## EXERCISE BRIEF
List each color of the simple indicator for farmers described in the farm-technology passage below, along with the meaning it gives for that color.

## SELECTED EXTRACT
• • • •

To test this idea we developed a prototype that uses a liquid sensor,  GPS and a SD card to track water levels across several fields over time. We want to experiment with different types of feedback for the farmers, starting by a simple color indicator, red – Time to irrigate!, green – OK, and blue - Over flooded; to potentially integrating the device with feature phones via text messages.

We're excited to go to the field to test our prototypes! Stay tuned, we will be sharing our learnings on the road.

 

Computational Detection for Soil Type

We were lucky to have a chat with Simon King from the IDEO Chicago office. Simon grew up on a farm and is an IDEO agriculture champion who spends his nights researching how technology intersects with farming. During our conversation, he had a great thought that Computer Vision could be used for a range of ideas in agriculture. 

Computer Vision (CV for short) is explained on Wikipedia as - a field that includes methods for acquiring, processing, analyzing, and understanding images. Simply, it helps computers 'see' objects and forms in photos or video. CV is a field that goes very deep and has many uses, notably technology like body tracking, facial recognition and edge detection.

This triggered the idea that edge detection might be able to detect soil type from a simple photograph. If loamy soil is heavier and fuller it would have less edges whereas sandy and loose would have many edges. We conducted a simple experiment using openFrameworks, a C++ based creative programming framework and it's openCV library.

• • • •

## GIVEN INFORMATION
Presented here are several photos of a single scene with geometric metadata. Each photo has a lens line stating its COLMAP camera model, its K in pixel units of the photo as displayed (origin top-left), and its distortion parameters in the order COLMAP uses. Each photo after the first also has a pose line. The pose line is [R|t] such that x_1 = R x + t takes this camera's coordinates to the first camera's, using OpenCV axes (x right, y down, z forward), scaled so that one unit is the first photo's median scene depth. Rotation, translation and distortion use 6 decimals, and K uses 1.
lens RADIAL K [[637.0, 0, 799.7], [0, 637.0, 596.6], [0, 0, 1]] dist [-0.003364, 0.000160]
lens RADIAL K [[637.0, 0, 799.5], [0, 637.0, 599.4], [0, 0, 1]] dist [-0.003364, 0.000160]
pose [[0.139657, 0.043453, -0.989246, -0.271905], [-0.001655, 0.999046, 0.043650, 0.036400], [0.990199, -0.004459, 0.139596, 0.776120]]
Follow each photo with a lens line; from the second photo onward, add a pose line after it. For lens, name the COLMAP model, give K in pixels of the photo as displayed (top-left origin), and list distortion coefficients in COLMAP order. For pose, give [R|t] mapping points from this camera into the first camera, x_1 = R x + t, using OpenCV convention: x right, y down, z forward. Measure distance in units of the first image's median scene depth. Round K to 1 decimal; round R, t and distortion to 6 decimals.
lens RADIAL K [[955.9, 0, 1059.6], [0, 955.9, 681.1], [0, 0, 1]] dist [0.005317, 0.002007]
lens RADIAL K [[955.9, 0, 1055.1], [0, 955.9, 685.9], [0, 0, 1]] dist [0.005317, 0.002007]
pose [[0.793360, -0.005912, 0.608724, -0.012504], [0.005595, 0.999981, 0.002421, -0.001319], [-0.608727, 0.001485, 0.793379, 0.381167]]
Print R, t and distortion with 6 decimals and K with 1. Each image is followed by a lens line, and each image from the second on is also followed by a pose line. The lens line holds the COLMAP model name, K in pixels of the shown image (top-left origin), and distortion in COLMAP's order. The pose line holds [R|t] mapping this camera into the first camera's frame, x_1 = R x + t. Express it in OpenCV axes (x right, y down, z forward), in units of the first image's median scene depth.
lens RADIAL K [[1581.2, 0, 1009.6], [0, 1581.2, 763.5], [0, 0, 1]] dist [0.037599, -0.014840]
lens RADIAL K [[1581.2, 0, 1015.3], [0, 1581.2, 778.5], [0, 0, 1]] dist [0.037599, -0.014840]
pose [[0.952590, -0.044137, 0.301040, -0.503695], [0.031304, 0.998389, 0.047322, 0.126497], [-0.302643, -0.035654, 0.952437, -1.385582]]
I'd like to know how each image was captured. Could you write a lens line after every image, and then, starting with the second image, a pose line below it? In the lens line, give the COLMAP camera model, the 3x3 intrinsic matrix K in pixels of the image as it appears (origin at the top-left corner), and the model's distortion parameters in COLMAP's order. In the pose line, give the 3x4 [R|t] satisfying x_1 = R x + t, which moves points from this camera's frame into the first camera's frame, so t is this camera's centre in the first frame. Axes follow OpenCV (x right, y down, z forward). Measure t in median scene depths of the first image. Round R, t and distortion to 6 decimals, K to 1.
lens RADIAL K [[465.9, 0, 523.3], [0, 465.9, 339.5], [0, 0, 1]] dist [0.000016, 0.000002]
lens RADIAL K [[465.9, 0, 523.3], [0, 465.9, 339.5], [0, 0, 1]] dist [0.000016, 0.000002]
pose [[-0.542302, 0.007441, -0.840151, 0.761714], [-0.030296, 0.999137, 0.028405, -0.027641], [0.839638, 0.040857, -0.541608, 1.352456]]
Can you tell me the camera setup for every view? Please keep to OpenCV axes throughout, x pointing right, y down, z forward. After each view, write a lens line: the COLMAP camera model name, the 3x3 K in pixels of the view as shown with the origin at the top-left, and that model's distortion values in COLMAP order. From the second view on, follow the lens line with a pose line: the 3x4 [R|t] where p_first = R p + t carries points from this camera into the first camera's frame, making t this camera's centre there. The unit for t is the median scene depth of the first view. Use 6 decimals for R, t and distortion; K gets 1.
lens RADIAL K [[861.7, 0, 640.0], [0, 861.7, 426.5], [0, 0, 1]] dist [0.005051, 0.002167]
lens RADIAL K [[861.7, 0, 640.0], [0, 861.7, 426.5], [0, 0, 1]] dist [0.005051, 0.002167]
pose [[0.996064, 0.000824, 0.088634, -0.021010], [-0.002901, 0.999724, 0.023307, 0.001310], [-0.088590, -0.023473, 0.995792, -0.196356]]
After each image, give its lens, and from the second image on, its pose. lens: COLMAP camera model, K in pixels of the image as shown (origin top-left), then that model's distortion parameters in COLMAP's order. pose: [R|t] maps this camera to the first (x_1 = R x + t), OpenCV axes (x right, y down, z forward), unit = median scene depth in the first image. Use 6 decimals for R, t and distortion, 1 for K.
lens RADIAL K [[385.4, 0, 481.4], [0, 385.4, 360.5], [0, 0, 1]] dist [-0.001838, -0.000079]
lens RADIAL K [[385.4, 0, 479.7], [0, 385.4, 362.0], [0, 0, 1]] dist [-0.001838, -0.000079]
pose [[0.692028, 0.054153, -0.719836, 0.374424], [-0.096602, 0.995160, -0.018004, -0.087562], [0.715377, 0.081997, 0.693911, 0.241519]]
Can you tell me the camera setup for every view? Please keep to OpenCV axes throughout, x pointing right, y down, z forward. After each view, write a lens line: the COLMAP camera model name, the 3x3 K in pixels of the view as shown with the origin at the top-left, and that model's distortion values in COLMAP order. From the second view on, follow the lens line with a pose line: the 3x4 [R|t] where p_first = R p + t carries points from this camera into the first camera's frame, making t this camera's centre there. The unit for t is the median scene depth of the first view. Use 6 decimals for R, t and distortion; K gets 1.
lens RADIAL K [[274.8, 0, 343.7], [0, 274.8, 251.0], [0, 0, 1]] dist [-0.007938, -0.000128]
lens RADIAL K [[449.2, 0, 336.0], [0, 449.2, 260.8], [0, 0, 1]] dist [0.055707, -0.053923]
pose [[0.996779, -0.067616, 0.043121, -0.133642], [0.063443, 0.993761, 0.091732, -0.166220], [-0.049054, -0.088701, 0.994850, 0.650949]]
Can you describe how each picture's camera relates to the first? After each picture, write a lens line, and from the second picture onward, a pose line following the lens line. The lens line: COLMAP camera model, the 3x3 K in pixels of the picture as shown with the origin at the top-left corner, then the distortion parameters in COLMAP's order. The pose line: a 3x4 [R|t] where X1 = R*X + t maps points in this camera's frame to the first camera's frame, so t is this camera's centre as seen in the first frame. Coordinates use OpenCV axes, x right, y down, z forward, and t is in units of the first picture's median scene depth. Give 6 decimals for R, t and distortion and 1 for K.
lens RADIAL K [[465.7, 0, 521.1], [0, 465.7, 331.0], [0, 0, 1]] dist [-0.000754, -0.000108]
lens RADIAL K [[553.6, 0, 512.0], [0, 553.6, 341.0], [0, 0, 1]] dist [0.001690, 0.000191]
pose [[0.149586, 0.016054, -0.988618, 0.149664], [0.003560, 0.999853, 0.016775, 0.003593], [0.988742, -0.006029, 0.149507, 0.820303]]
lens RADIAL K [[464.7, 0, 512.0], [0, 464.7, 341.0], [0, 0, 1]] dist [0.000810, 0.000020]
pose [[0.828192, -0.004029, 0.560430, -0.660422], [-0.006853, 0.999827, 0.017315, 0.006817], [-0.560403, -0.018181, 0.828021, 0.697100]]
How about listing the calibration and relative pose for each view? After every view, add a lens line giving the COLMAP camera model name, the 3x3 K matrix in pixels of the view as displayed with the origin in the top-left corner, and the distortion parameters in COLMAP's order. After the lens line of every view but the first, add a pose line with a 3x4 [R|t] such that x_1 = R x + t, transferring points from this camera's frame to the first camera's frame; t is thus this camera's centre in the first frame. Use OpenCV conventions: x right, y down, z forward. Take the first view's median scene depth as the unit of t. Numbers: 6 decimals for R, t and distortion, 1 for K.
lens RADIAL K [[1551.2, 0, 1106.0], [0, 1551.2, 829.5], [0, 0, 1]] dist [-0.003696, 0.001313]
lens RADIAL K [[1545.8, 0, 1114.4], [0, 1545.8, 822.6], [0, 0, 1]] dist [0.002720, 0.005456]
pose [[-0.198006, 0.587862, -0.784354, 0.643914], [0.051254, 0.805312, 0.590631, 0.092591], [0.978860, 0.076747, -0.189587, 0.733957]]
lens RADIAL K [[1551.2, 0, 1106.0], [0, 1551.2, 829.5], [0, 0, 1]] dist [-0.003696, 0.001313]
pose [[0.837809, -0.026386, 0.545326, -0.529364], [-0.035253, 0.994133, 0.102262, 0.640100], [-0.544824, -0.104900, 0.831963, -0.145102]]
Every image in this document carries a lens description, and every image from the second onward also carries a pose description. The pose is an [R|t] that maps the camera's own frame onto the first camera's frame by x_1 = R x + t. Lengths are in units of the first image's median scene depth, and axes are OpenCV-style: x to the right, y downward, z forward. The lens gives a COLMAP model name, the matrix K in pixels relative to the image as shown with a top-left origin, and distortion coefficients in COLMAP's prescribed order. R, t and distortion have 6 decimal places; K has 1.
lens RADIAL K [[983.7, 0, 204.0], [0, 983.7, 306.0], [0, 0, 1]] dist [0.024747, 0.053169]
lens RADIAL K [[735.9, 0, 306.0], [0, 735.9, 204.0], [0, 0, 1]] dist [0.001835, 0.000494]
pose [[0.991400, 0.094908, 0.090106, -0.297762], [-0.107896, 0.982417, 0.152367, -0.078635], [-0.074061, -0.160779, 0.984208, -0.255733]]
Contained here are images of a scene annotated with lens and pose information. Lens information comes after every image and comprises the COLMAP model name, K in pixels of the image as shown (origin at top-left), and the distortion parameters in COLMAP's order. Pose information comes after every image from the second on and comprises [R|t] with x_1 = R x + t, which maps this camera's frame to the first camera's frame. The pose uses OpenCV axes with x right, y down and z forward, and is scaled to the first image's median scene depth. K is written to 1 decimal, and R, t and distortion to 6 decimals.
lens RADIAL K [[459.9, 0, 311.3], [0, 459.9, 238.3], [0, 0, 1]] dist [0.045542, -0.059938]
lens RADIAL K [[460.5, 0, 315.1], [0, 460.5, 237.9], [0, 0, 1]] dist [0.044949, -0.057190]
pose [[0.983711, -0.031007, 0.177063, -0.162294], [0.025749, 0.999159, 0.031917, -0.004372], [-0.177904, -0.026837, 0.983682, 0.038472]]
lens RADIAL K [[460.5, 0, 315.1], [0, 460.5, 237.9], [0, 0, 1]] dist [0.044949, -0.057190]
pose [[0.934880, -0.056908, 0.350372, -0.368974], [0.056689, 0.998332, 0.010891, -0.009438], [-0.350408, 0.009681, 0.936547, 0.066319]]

• • • •

## OUTPUT
- Red: Time to irrigate!
- Green: OK
- Blue: Over flooded